Although we have little trouble in determining that a reasonable jury could have found power and duty on the part of these defendants, we believe it is a much closer case on the issue of their deliberate indifference to Rosario Cristobal's medical needs. Rodriguez Fraticelli, Cruz de Batista and Diaz Delgado all testified that they were attempting to improve medical conditions in Puerto Rico's prisons, and Castro Penaloza's testimony suggested that his failure to act may have been based on the good faith belief that others were taking care of the problems.

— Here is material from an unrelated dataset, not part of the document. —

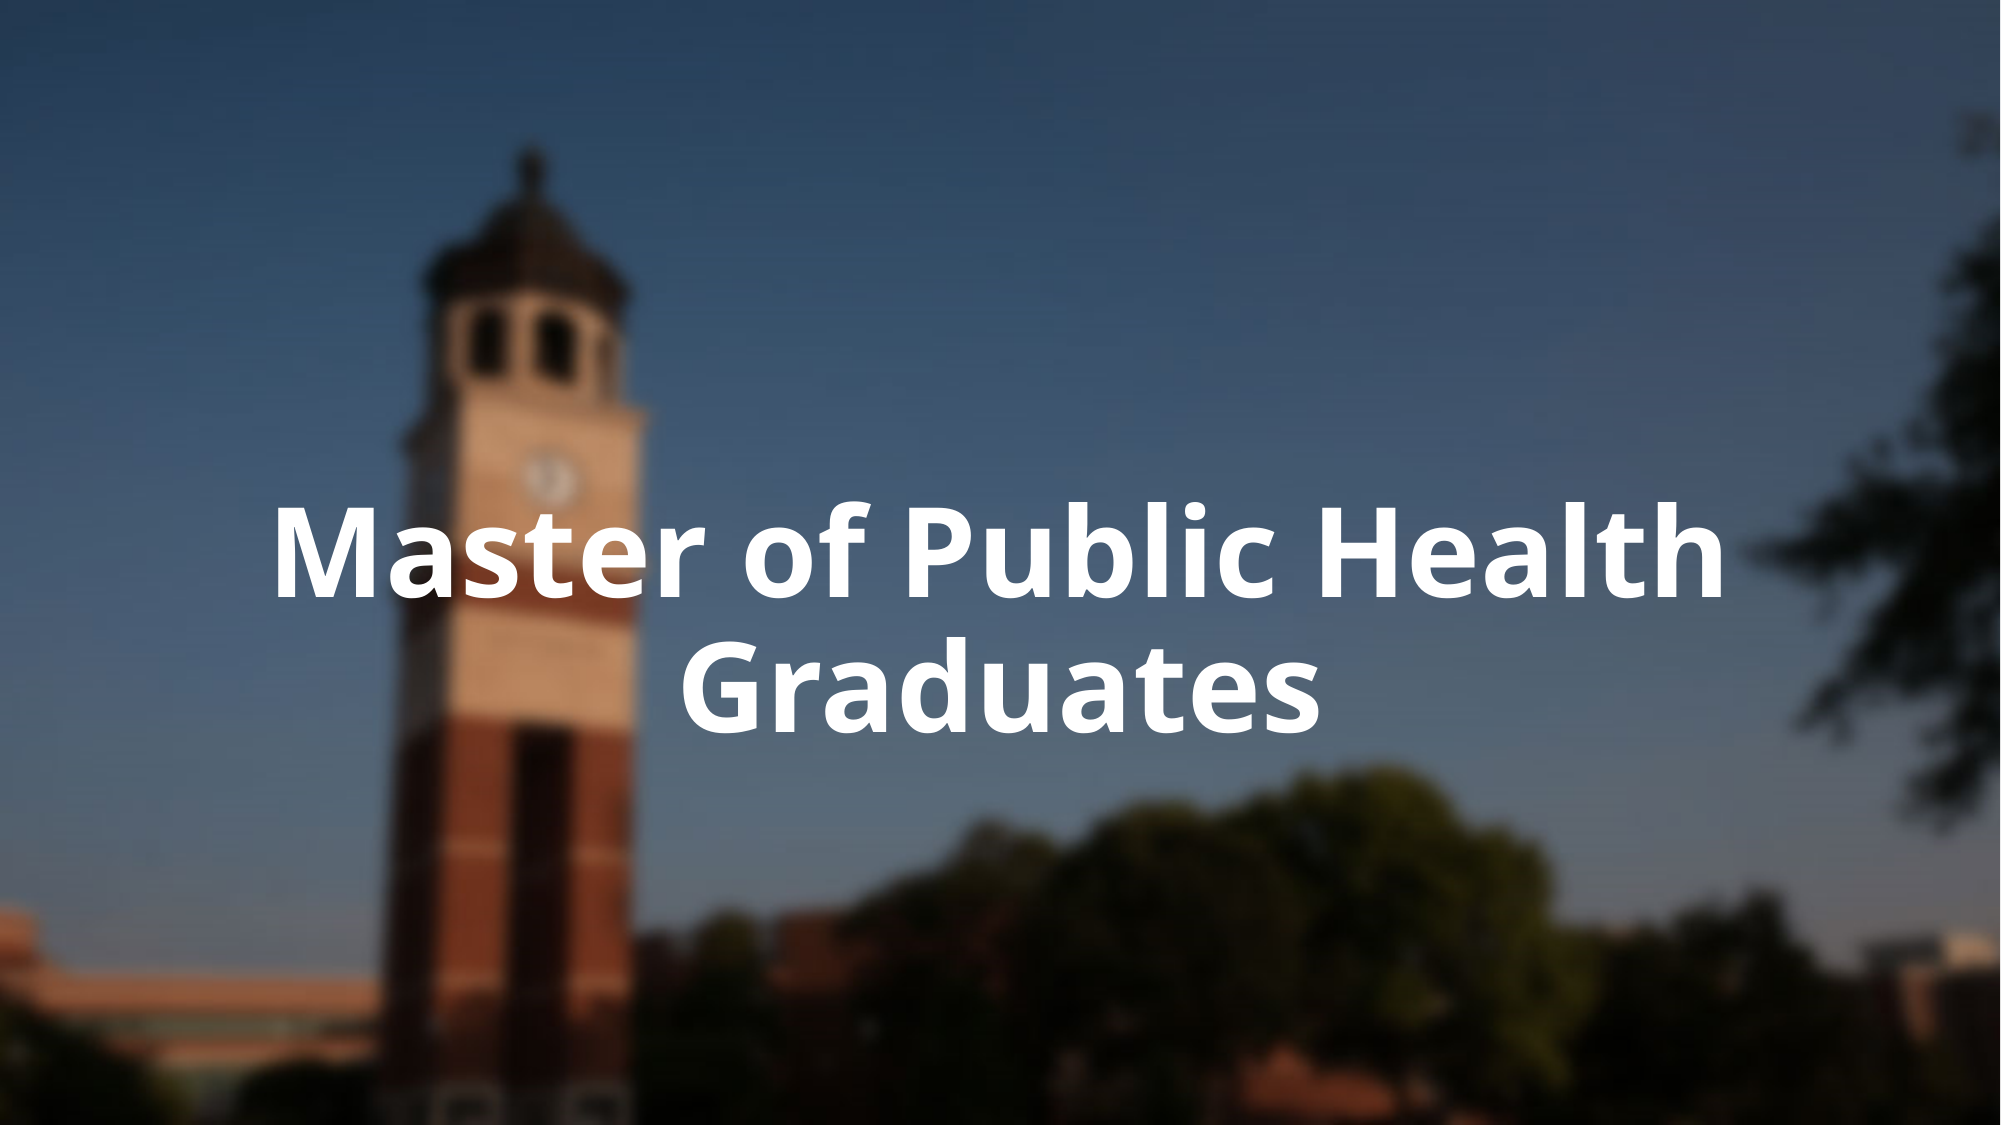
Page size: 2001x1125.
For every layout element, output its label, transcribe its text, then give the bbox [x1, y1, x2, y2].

Yet, we can not say as a matter of law that no jury would have imposed liability on these officials, whose credibility is beyond our scrutiny. Each had been in office for some time before Rosario Cristobal's detention at Arecibo Jail, and yet conditions arguably were still inadequate. A jury could well decide that each bore some responsibility for contracting with a specialist in obstetrics and gynecology to provide only eight hours of medical care per week for 235 prisoners, and that this was sufficient in itself to establish the deliberate indifference of each of them to the special needs of an epileptic patient like Rosario Cristobal. We therefore conclude that the directed verdicts must be reversed, and the case remanded for a new trial on the issue of these four defendants' liability.
The partial judgment of the district court directing a verdict in favor of four defendants is vacated, and the cause remanded for further action. The order of the district court denying judgments notwithstanding the verdict for the other three defendants is affirmed.